Extracted text section start

Friday, June 11, 2010

A Cheerful Heart Makes Good Medicine

Around 5:00 June 9th Pat and Jodie left to go to the exercise class that Pat leads three times a week. I stayed home because I felt very sick, but I promised Pat I would work with Joel on his math for half an hour. After waving goodbye to them, I roused Joel from his Harry Potter book and we settled down on the couch. I cannot say how rewarding it is to work with Joel on math. I don’t know if it is Joel, the math, or some magic combination, but after each of the two or three times I have worked with him I have felt satisfied and energized, very well pleased. I finally empathize with how Mom comes home in raptures after teaching math classes. Joel is patiently cooperative and there is a conspiratorial feeling to how we puzzle through the problems together. I am pleased when he takes my studying advice, keeping notes on what kinds of problems he got wrong the first time, and so gratified when he gets similar problems right when we come to them later. By the time we came to the end of one worksheet we both felt tired but accomplished, and no wonder, a full hour had gone by, twice as long as had been required.

The rest of the time before Pat returned, Joel and I sat together in the living room reading our respective novels, comfortably together in an amicable silence. When Pat and Jodie did arrive back at 8:00 I greeted them with almost giddy enthusiasm, feeling emotionally warm and accessible. I robustly joined in helping Pat and Grandma Margie with the dinner preparations while babbling best I could past my inflamed mouth about how a cheerful heart is the best medicine and how I couldn’t wait to be well again because it was sure to feel something like this!

Extracted text section end
Excerpted records section start

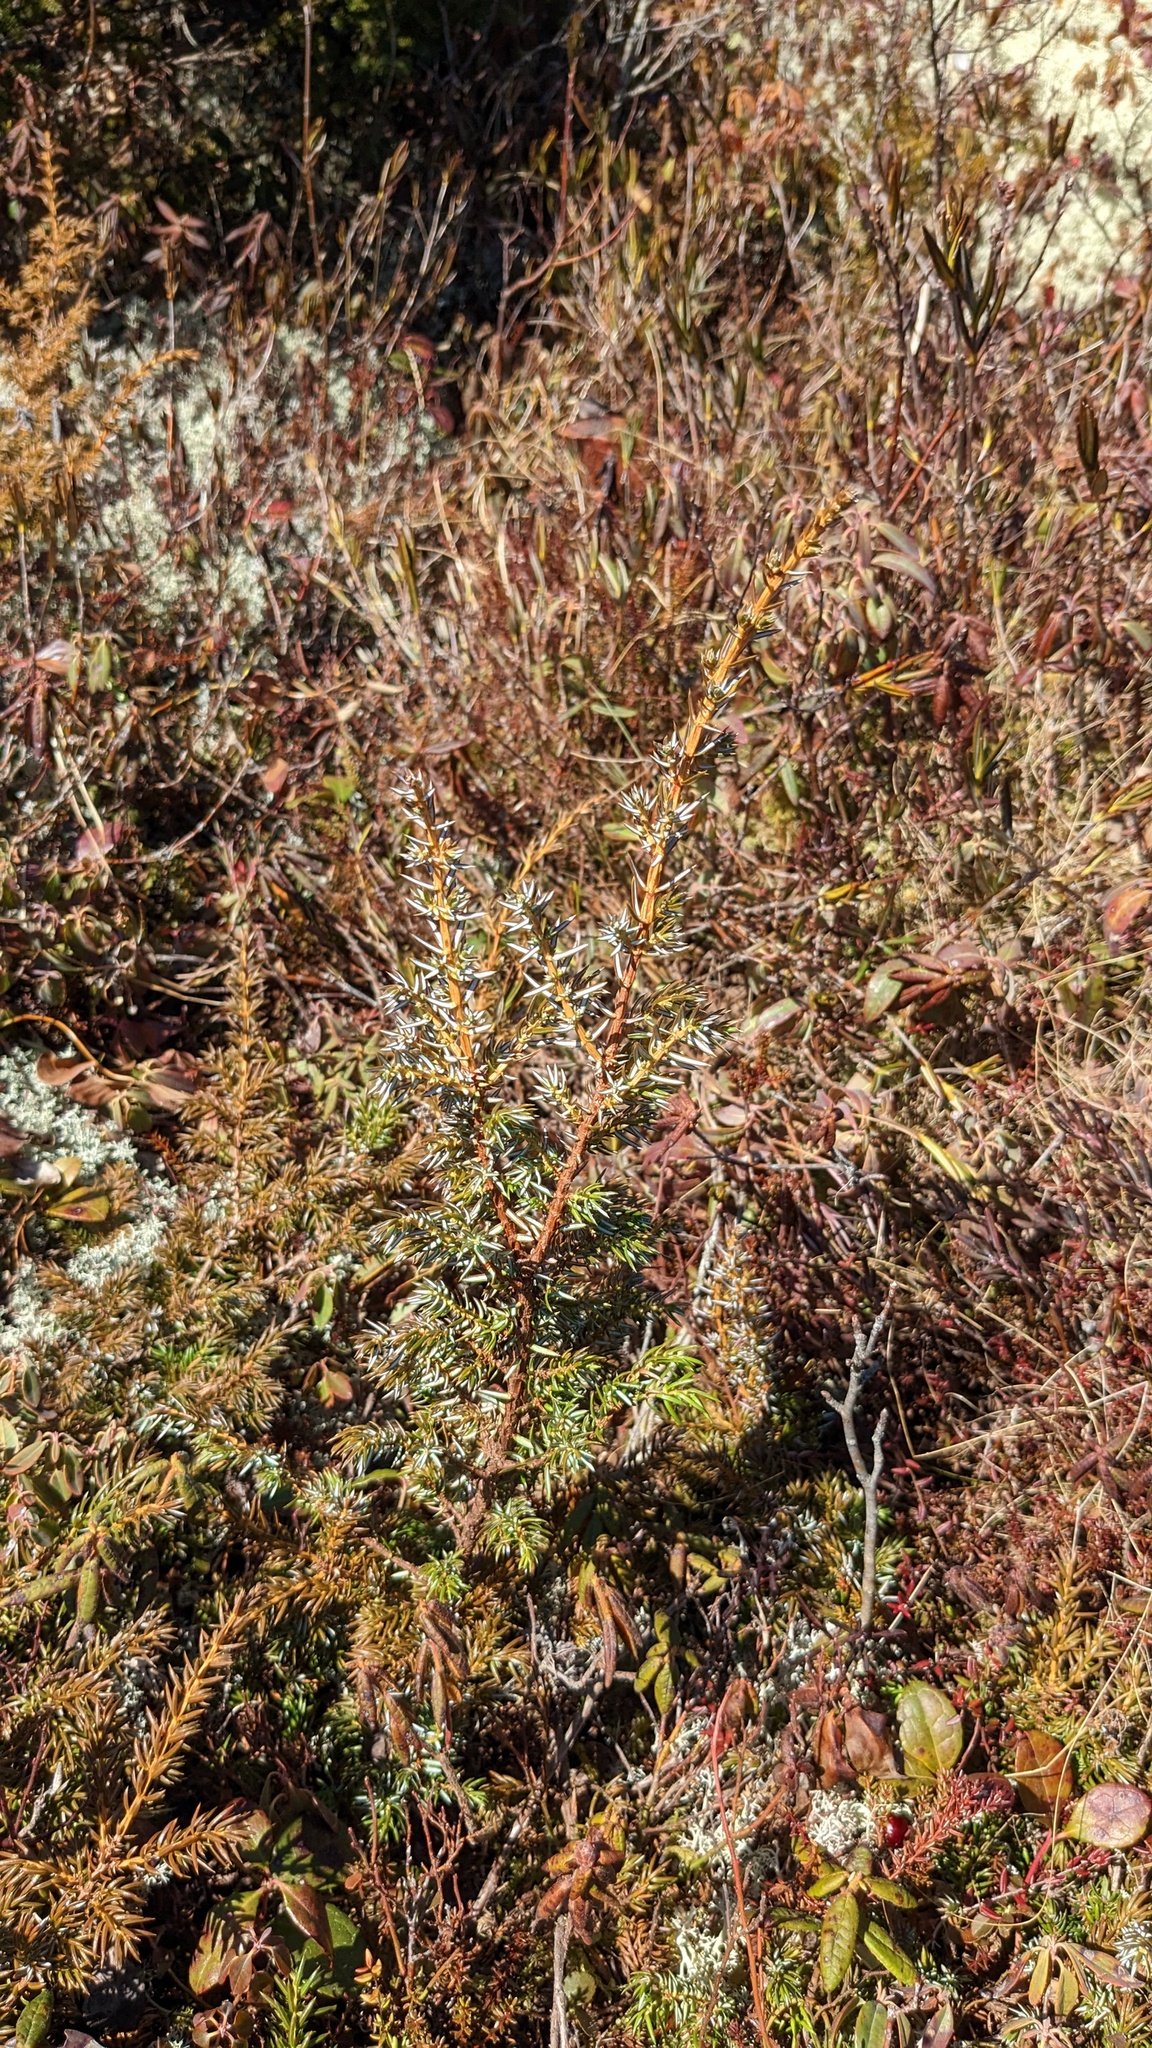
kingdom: Plantae
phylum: Tracheophyta
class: Pinopsida
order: Pinales
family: Cupressaceae
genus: Juniperus
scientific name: Juniperus communis
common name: Common juniper
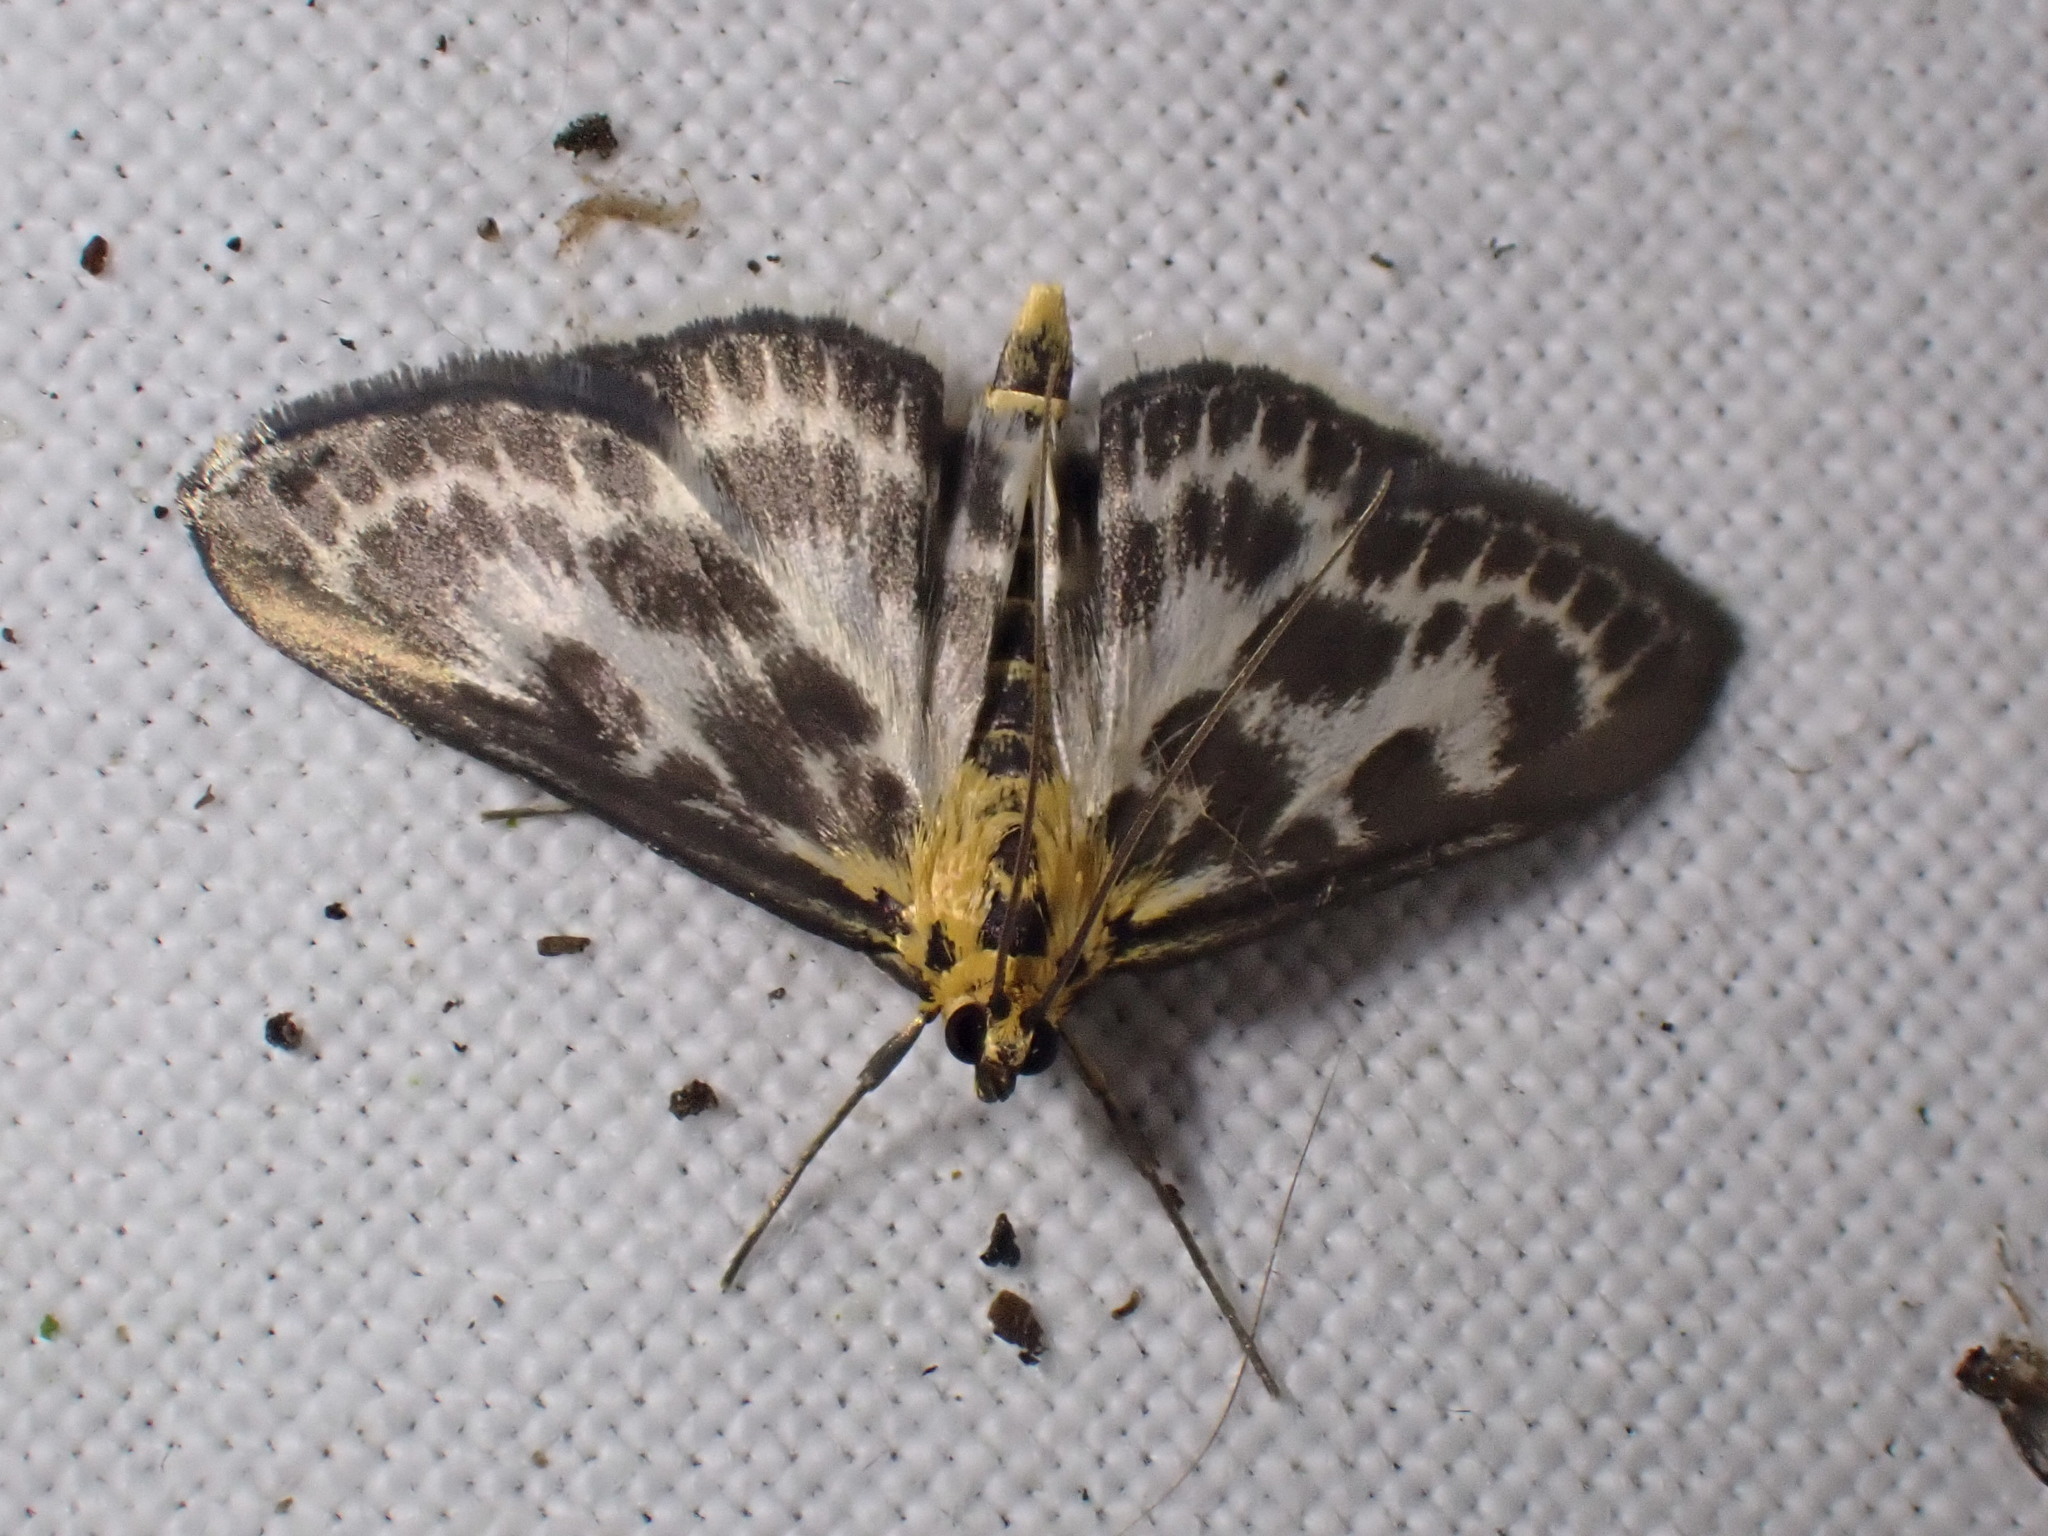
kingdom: Animalia
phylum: Arthropoda
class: Insecta
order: Lepidoptera
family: Crambidae
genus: Anania
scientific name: Anania hortulata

Excerpted records section end

- Questions on the material -
- 1) Answer from the post:
(a) How many times a week does Pat lead the exercise class?
(b) How long did the math session with Joel actually last?
(c) At what time did Pat and Jodie arrive back?
- 2) Set down the portion of the post between "The rest of" and "something like this!", inclusive, word for word.
The entries are standalone material, separate from the post.

- Your written answers -
- 1)
(a) Three times a week.
(b) A full hour, twice as long as required.
(c) At 8:00.

- 2)
The rest of the time before Pat returned, Joel and I sat together in the living room reading our respective novels, comfortably together in an amicable silence. When Pat and Jodie did arrive back at 8:00 I greeted them with almost giddy enthusiasm, feeling emotionally warm and accessible. I robustly joined in helping Pat and Grandma Margie with the dinner preparations while babbling best I could past my inflamed mouth about how a cheerful heart is the best medicine and how I couldn’t wait to be well again because it was sure to feel something like this!